A Worrying Step on the Road to Developing an Atomic Bomb
By Sam Marsden
Iran’s nuclear programme has increasingly come to be at the heart of international diplomacy in recent years.
Tehran’s moves yesterday to resume work at its nuclear research facilities have done nothing to allay growing fears in the West that it could develop an atomic bomb.
While delicate negotiations with the Middle Eastern nation have continued behind the scenes, Iranian officials have made increasingly provocative announcements about their nuclear ambitions.
Iran has consistently said its nuclear programme is only intended to generate electricity, but it wants to develop its own techniques for enriching uranium – also needed to make an atomic weapon.

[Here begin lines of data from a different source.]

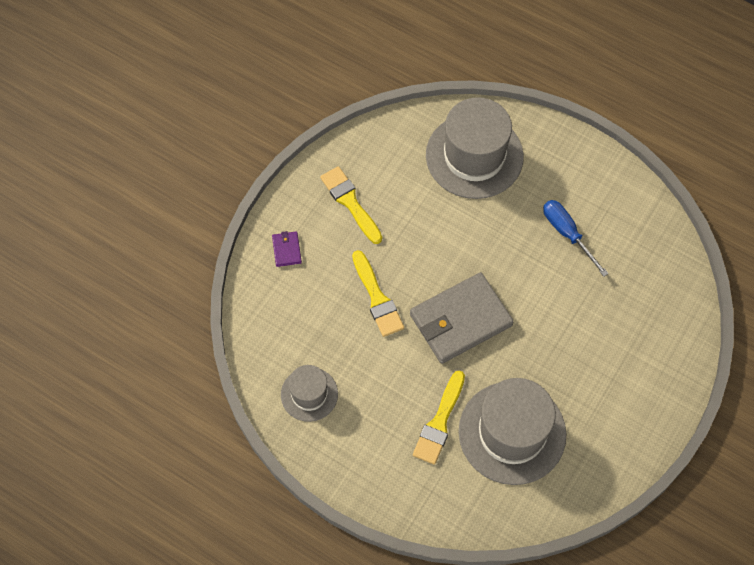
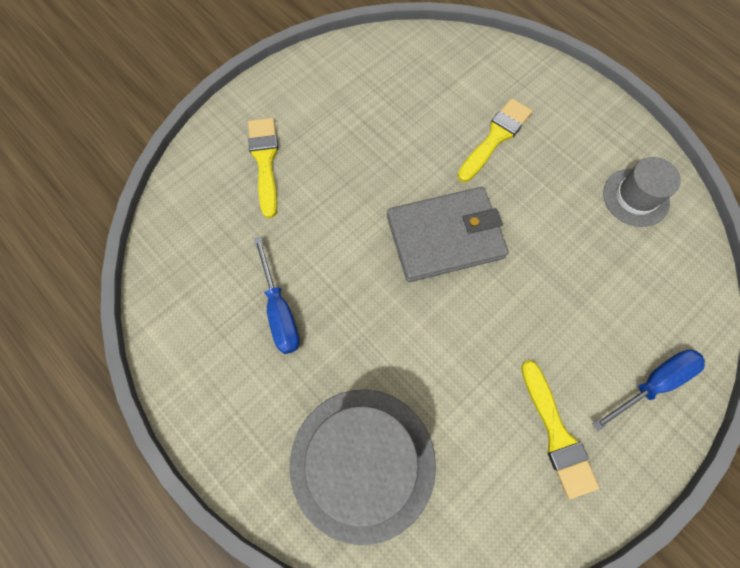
camera: 165 degrees left, 5 degrees up
(287, 250) = (653, 384): purple wallet -> blue screwdriver
(377, 298) = (540, 287): yellow brush -> yellow brush (265, 161)
(512, 432) = (422, 111): grey hat -> none

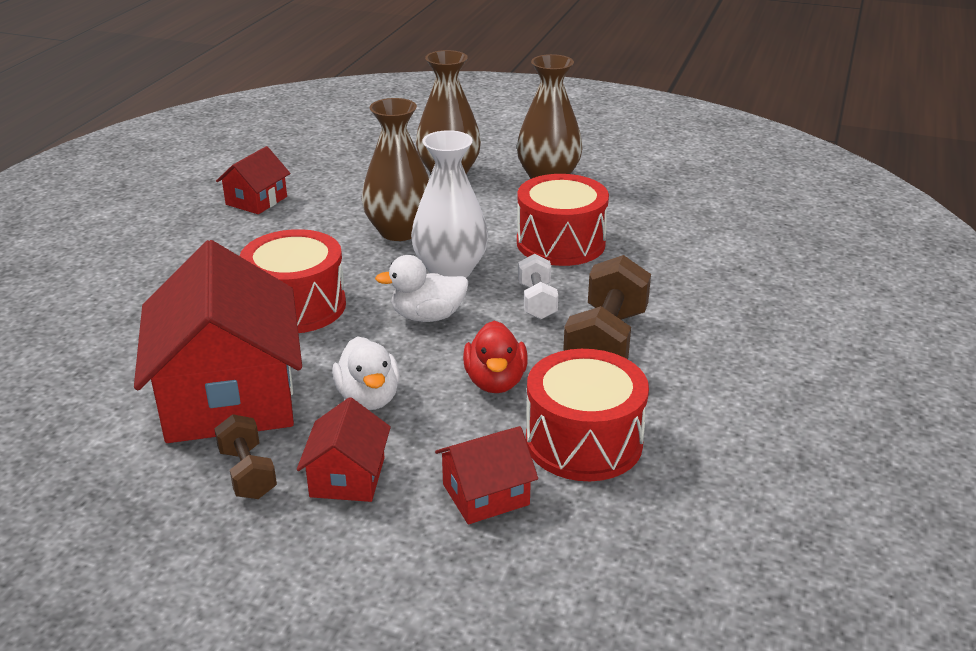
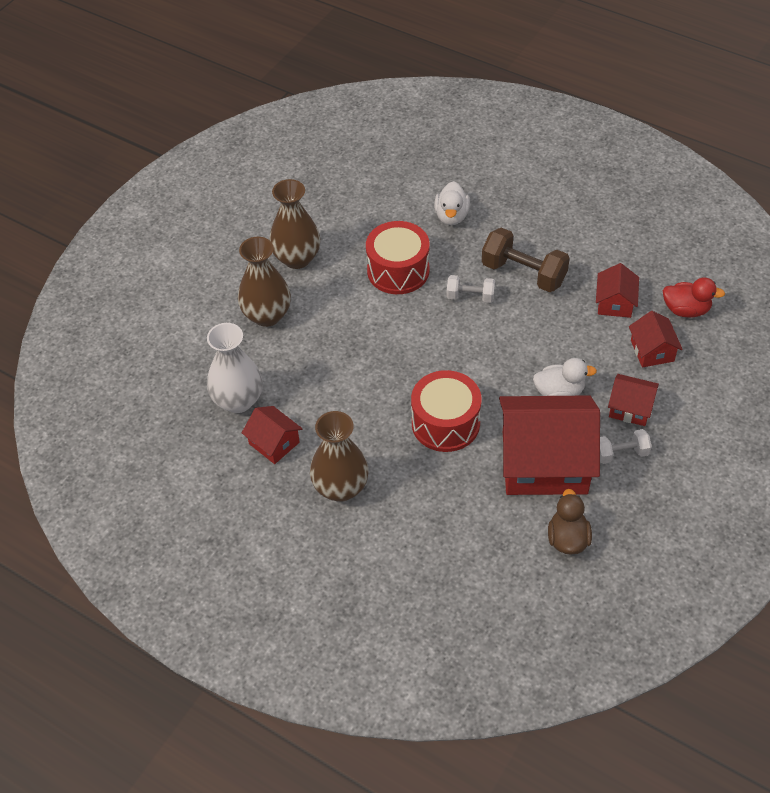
camera: 75 degrees left, 20 degrees up
(82, 430) = (567, 539): none -> brown duck
(248, 473) = (621, 453): brown dumbbell -> white dumbbell
(399, 231) = (354, 356): brown vase -> brown vase (341, 488)
(427, 316) = (475, 354): white duck -> white duck (451, 216)
(450, 270) = (419, 334): white vase -> white vase (238, 400)
(495, 382) = (553, 331): red duck -> red duck (686, 310)
(583, 441) = (615, 303): red drum -> red house

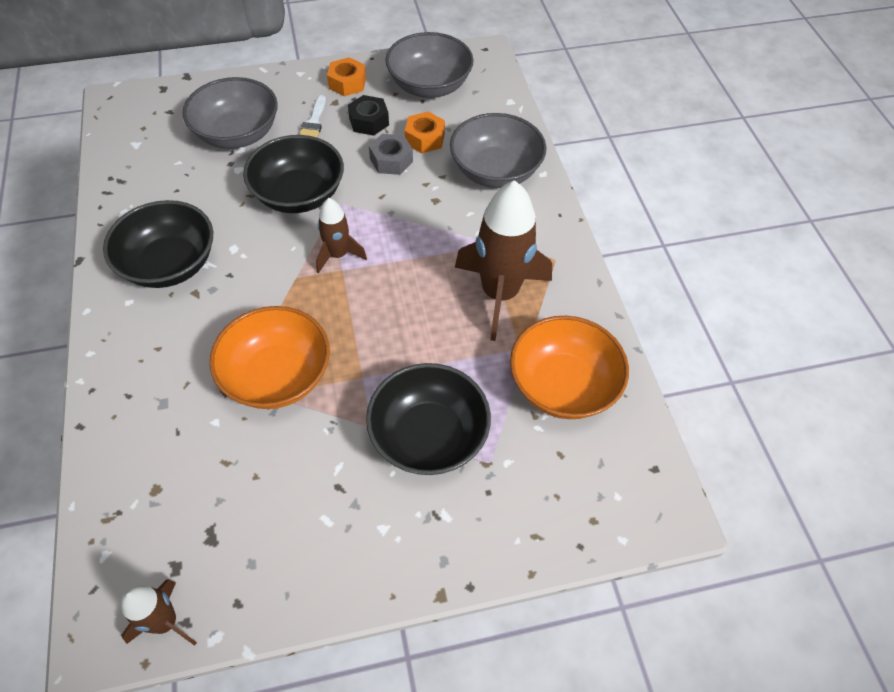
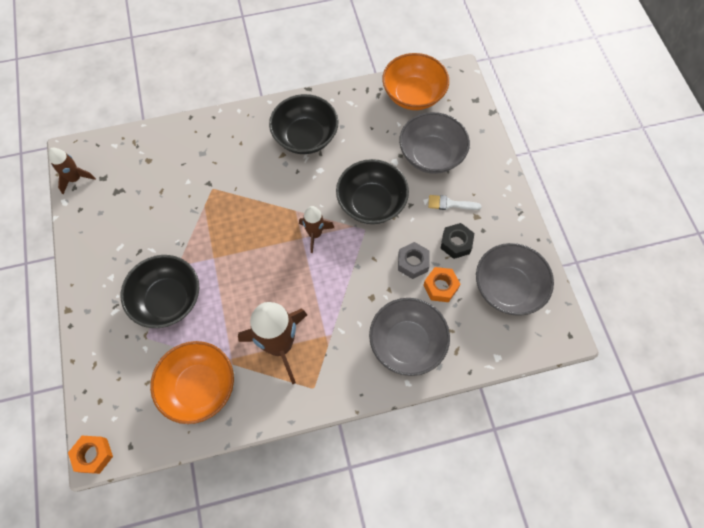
camera: 90 degrees right, 10 degrees up
(277, 376) = (217, 209): orange bowl -> orange bowl (413, 95)
(347, 83) = (501, 223): orange nut -> orange nut (93, 455)

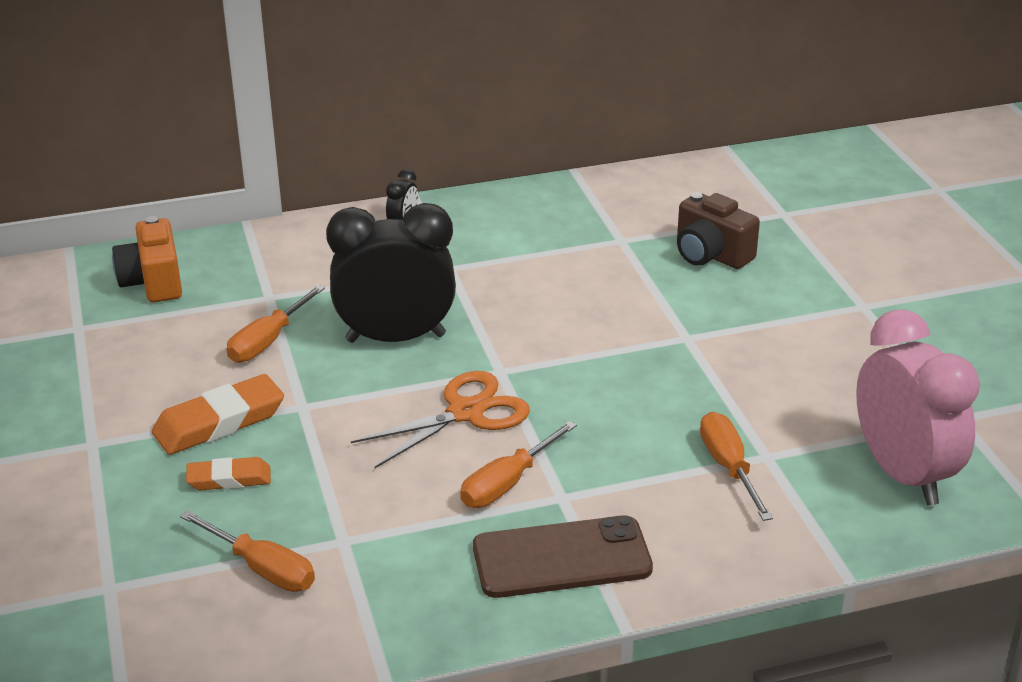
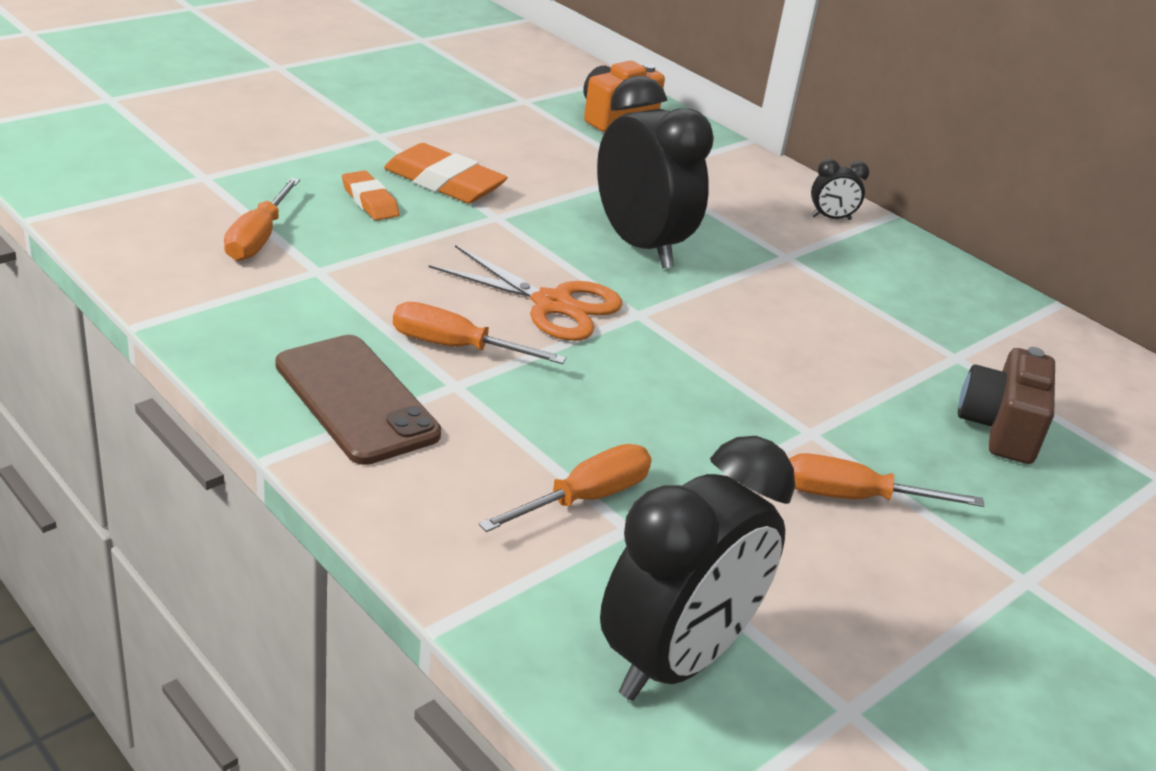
camera: 60 degrees right, 0 degrees up
(268, 341) = (578, 183): orange screwdriver -> orange screwdriver (854, 497)
(902, 474) = (675, 660): pink clock -> black clock

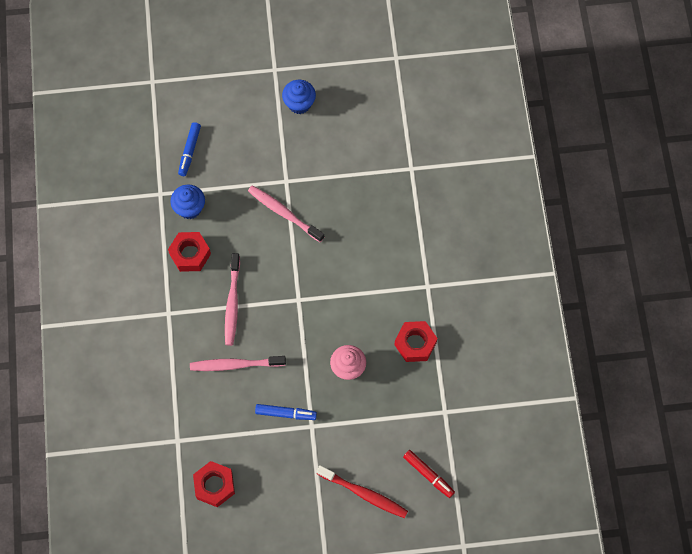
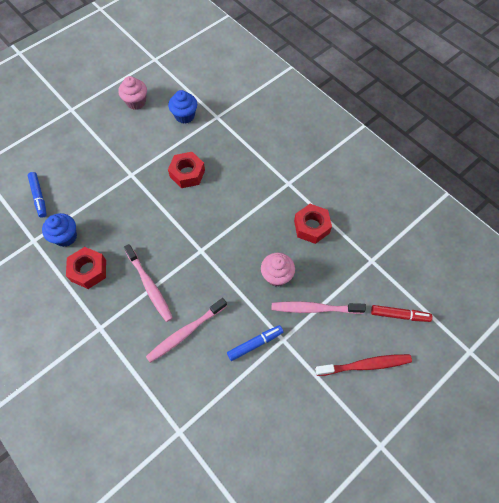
camera: 35 degrees left, 5 degrees down
(214, 485) = (239, 449): red nut -> red nut (187, 173)
(284, 213) = (145, 197): pink toothbrush -> pink toothbrush (314, 308)
(299, 104) = (105, 120): blue cupcake -> blue cupcake (185, 116)
(342, 101) = (136, 102): none -> pink cupcake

Iran’s Nuclear Energy Council has said the country must produce 7,000 megawatts of electricity through nuclear power plants by 2021 to meet its increasing electricity demands.
But the United States questions why the Islamic state needs nuclear power when it contains 12 per cent of global recoverable oil fields and the world’s second largest gas reserves after Russia.
Washington believes Iran has a secret programme to build nuclear weapons and has been lobbying for the country to be referred to the UN Security Council, which could impose sanctions.
Under the 1970 Nuclear Non-Proliferation Treaty, which Iran has signed, countries are prohibited from making nuclear weapons but allowed to develop atomic power for peaceful purposes.
Tehran hid its nuclear activities from UN inspectors for nearly two decades before two secret sites were exposed by Iranian dissidents in 2002. In November 2004 Iran agreed to suspend its nuclear enrichment activities during talks to come to an agreement about its atomic programme with the "EU three" – Britain, France and Germany.
In May 2005 Iran’s parliament voted in support of a bill requiring the government to resume its nuclear fuel enrichment programme and in June that year hardliner Mahmoud Ahmadine-jad was elected president.
The announcement that Iran had removed seals on its nuclear research facilities therefore came as no surprise, but for the West it represents another step to developing an atomic bomb.